Un an après l’explosion, en 1987, vint le temps de « liquider » le personnel responsable de l’accident. Il y eut un procès. Viktor Bryukhanov, le directeur de la centrale Lénine, fut condamné à dix ans de prison. Il n’en fit que cinq pour raisons de santé. Anatoly Dyatlov qui, selon ses dires, avait « tout fait correctement », fut également condamné à dix ans de prison et, comme Bryukhanov, n’en fit que cinq pour raisons de santé. Il mourut d’une crise cardiaque en 1995. Nikolai Fomin tenta de se suicider en prison avant son procès en s’ouvrant les veines avec les bris de verre de ses lunettes. Il en réchappa et fut également condamné à dix ans de prison. Il ne fit qu’un an d’emprisonnement puis trois ans en hôpital psychiatrique avant d’être relâché.
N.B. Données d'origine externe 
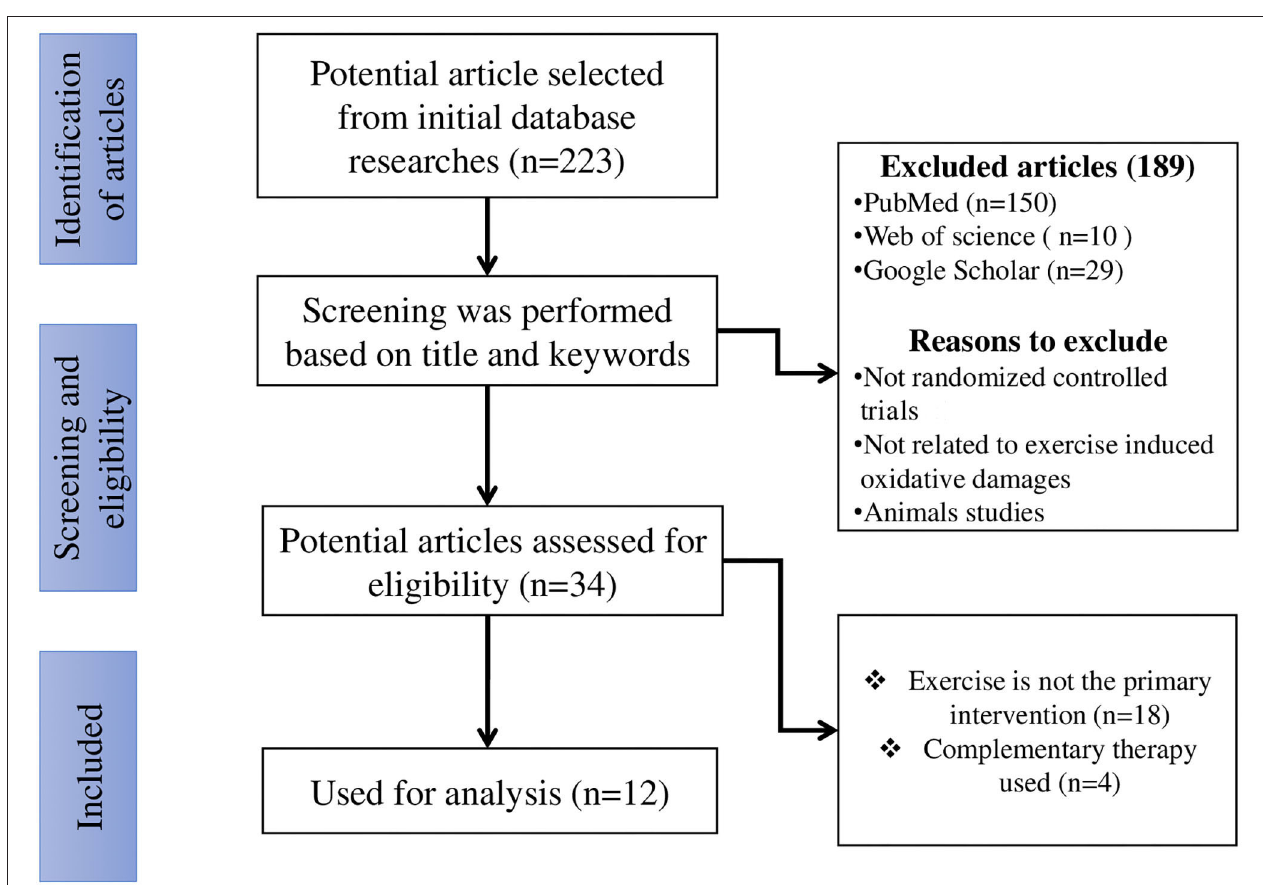
FIGURE 1 | The search flowchart for screening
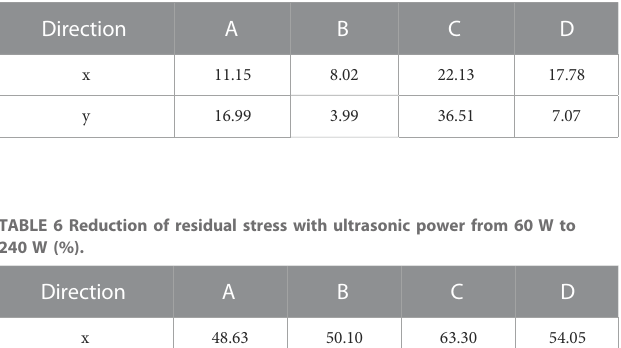
TABLE 5 Reduction of residual stress with ultrasonic power from 0W to 60 W (%).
Pour loger le personnel restant de la centrale, qui a continué à fonctionner jusqu’en l’an 2000, ainsi que pour une partie des personnes évacuées, il fallut imaginer une nouvelle ville. C’est à cette fin que Slavoutytch fut construite en toute hâte à quarante-huit kilomètres au nord-est de Pripiat. Inaugurée en 1988, à peine deux ans après l’accident, Slavoutytch comptait environ onze mille habitants en 1989. Elle en comptait environ vingt-cinq mille en 2013, dont huit mille qui étaient des enfants au moment de la catastrophe.